After Schroer passed, his friend and fellow musician Emilyn Stam suggested that she make a book from the cards—the beginning of Oli-isms.

Melanie Lough, a student of Schroer’s who now leads The Twisted String fiddle group in Smithers, says her copy is bristling with bright pink sticky notes.

“He was super wise,” she said, laughing.

Lough was 11 when she first met the 6’5 fiddler, who sported an extra three-inch mohawk at the time.

“I was quite intimidated at first,” she said. “But I wrote a song in my first lesson, and ever since then I’ve been writing songs.”

Roughly forty fiddlers are in The Twisted String, which has several chapters in B.C.
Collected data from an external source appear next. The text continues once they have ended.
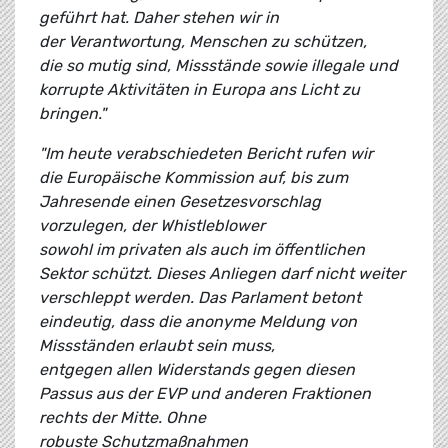
geführt hat. Daher stehen wir in
der Verantwortung, Menschen zu schützen,
die so mutig sind, Missstände sowie illegale und
korrupte Aktivitäten in Europa ans Licht zu
bringen."
"Im heute verabschiedeten Bericht rufen wir
die Europäische Kommission auf, bis zum
Jahresende einen Gesetzesvorschlag
vorzulegen, der Whistleblower
sowohl im privaten als auch im öffentlichen
Sektor schützt. Dieses Anliegen darf nicht weiter
verschleppt werden. Das Parlament betont
eindeutig, dass die anonyme Meldung von
Missständen erlaubt sein muss,
entgegen allen Widerstands gegen diesen
Passus aus der EVP und anderen Fraktionen
rechts der Mitte. Ohne
robuste
Schutzmaßnahmen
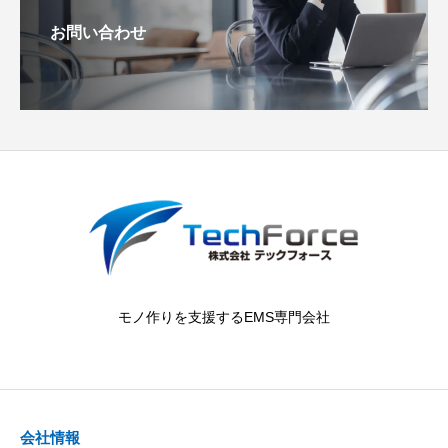
お問い合わせ
モノ作りを支援するEMS専門会社
会社情報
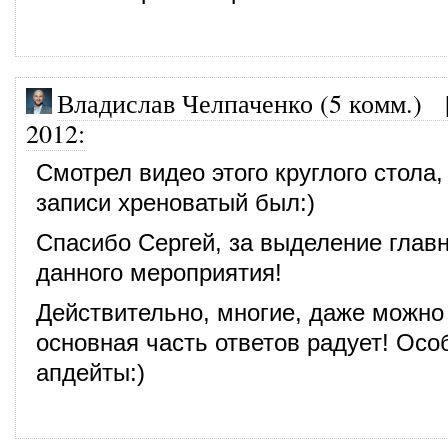
Владислав Челпаченко (5 комм.)
2012
:
Смотрел видео этого круглого стола,
записи хреноватый был:)
Спасибо Сергей, за выделение глав
данного мероприятия!
Действительно, многие, даже можно
основная часть ответов радует! Осо
апдейты:)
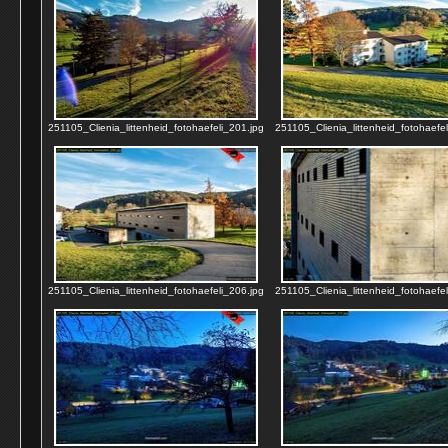
251105_Clienia_littenheid_fotohaefeli_201.jpg
251105_Clienia_littenheid_fotohaefel
251105_Clienia_littenheid_fotohaefeli_206.jpg
251105_Clienia_littenheid_fotohaefel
Lough said that the Smithers group, who are now ages 13 to 18, played the Alpenhorn last week and have an upcoming show in Prince George.

But like Schroer, who recorded ten albums in just 14 years, Lough has lots on the go. She now plays in seven bands, including a six-piece “klezmer dance band” called the Klezmer Cats, which includes another member of The Twisted String.

“I don’t know if I’d still be playing music if I hadn’t met him,” Lough said, adding that it was because of Schroer she and other young Smithers musicians started to write instead of reciting music.

“I think he really gave us a big gift there,” she said.